Société – En Gambie, une exciseuse quasi centenaire : “Je n’arrêterai pas de faire ce que je fais”

 Courrier international  – Yassin Fatty, 96 ans, a été la première femme condamnée en Gambie pour avoir pratiqué des excisions, en vertu d’une loi de 2015. Mais sa peine avait suscité une levée de boucliers des milieux traditionnels et donné lieu à une campagne pour lever l’interdiction de cette pratique. “The New York Times” l’a rencontrée dans son village de Bakadaji.

Il y a des fillettes, assises, nerveuses, dans leur robe toute neuve sous le soleil de l’après-midi. Des musiciens, des gens qui dansent et de grands plateaux de mets. Des couteaux d’un autre temps, fabriqués à la main, et des lames de rasoir flambant neuves. Pour les 30 exciseuses traditionnelles, la cérémonie rappelle les grandes excisions rituelles qu’elles et leurs ancêtres organisaient depuis des siècles et des siècles, dans les forêts de ce petit pays d’Afrique de l’Ouest qu’est la Gambie.

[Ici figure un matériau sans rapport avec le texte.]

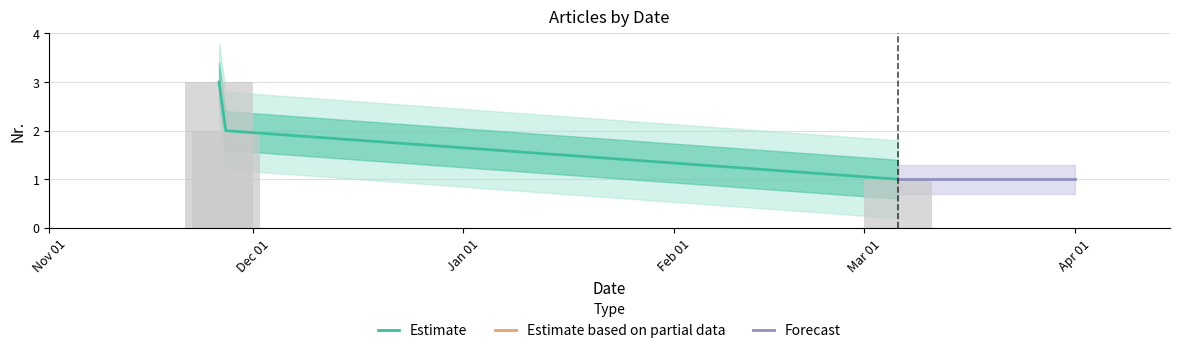

What is the highest value of the Estimate series?

3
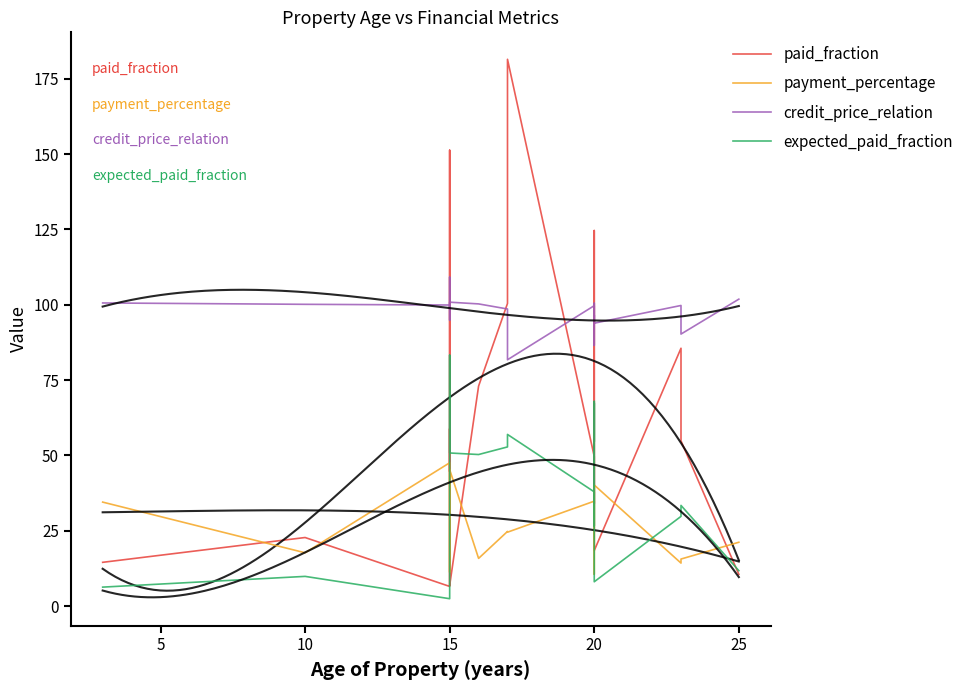

Between 15 and 20, which series saw the biggest shift?

paid_fraction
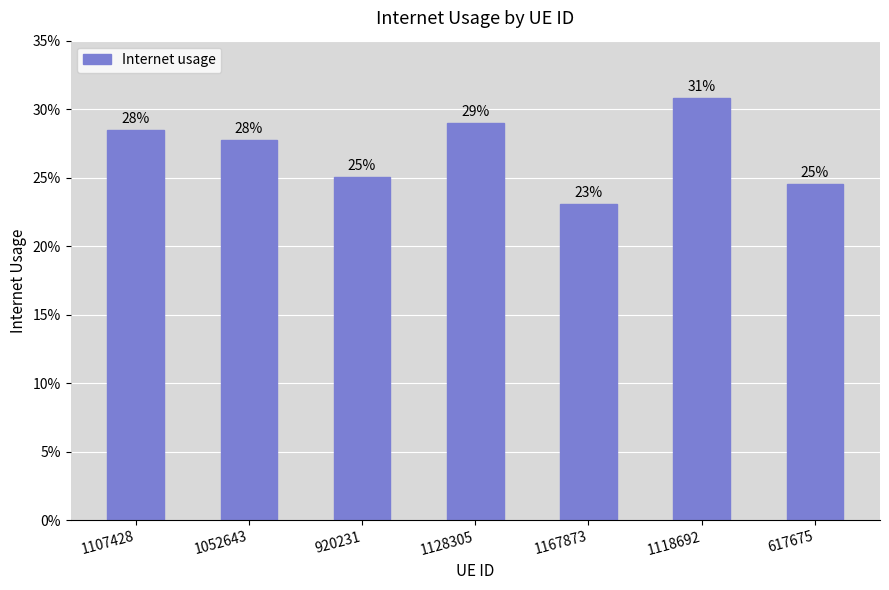

Does the chart contain any negative values?

No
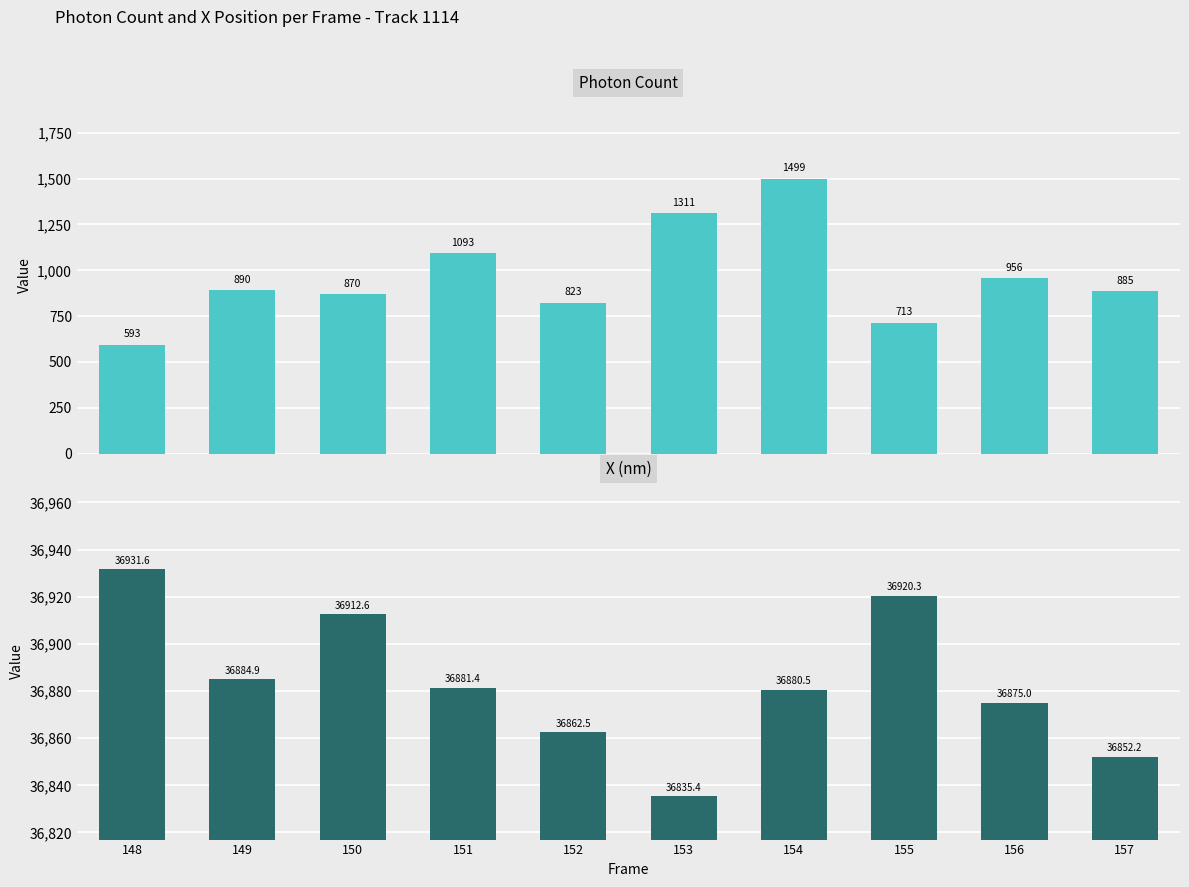

What is the minimum value for X (nm)?

36835.4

Sauf que cette fête-là, qui se déroule en 2013, dans la petite bourgade de Wassu, en est l’exact opposé : les exciseuses sont venues ici proclamer solennellement leur renoncement à cette pratique. L’une après l’autre, elles font un pas en avant et jurent de ne plus jamais pratiquer d’excision, laissant tomber au sol les couteaux et les lames. Pour ces femmes, cette cérémonie semble marquer la fin d’une tradition ancestrale, d’un pilier de la vie sociale. Pour d’autres, la fin d’une tradition effroyable.

Pourtant, une des femmes présentes ce jour-là, une grand-mère du nom de Yassin Fatty, sera, dix ans plus tard, en 2023, la première exciseuse gambienne à être condamnée pour mutilation génitale féminine.

Entre-temps, en 2015, la Gambie a voté une loi interdisant l’excision. Mais, pendant des années, la loi n’a pas été appliquée, et les Gambiens sont restés nombreux à soutenir cette pratique. Aussi, quand Yassin Fatty a été arrêtée et condamnée l’an dernier, un peu partout dans tout le pays, la population s’est soulevée contre cette législation.

La trajectoire de Yassin Fatty n’aurait pas été ce qu’elle est sans deux hommes : un militant anti-mutilations aux motivations troubles et un célèbre imam qui appelle à légaliser de nouveau l’excision.

“S’opposer à l’excision, c’est s’opposer à Dieu”

 

En juillet 2024, nous nous rendons dans la campagne gambienne pour y rencontrer Yassin Fatty. À midi, nous la trouvons endormie, allongée à l’ombre sur une natte, dans la ferme familiale du village de Bakadaji, où elle est née. À 96 ans, elle mérite bien une petite sieste.

Nous nous installons dans une pièce pour discuter, un de ses fils et plusieurs de ses petits-fils assis autour de nous. “Maintenant, ma seule tâche, c’est de manger”, dit-elle, les yeux pétillants, avant de se tourner vers sa fille adoptive, Mariama Souso, pour lui demander quand sera son prochain repas.

Les filles sont excisées depuis la nuit des temps à Bakadaji, un village à la population soudée, niché dans la région de la Rivière centrale. Et pendant des décennies, Yassin Fatty a fait partie des milliers d’exciseuses qui pratiquent cette activité de génération en génération. Elle opérait les fillettes dans une salle de bains extérieure, raconte-t-elle. Juste après, elle les emmenait dans la pièce aux murs en terre où nous nous trouvons assis. Nous regardons autour de nous. Un tissu élimé pend à l’entrée en guise de porte. Pour seuls meubles, un simple lit en bois et un banc couvert d’un tissu brodé de ces mots : “Je t’aime”.

En Gambie, exciser une fillette signifie lui retirer le clitoris et une partie des petites lèvres – et parfois suturer le vagin en ne laissant qu’un petit accès. Ailleurs, exciser une fillette est une mutilation d’une cruauté indicible. Une grande partie de la population gambienne considère que les filles qui ne sont pas excisées sont impures et impies. Elles deviennent souvent des parias. Aucun homme ne voudra les épouser. Personne ne mangera leur cuisine.

Assis sur le sol de terre battue, un des petits-fils de Yassin Fatty, Abdoulaye Cham, 24 ans, prend la parole : on excise aussi les filles pour les empêcher de tromper leur mari. “Beaucoup de jeunes hommes doivent voyager et laisser leur épouse à la maison”, ajoute-t-il.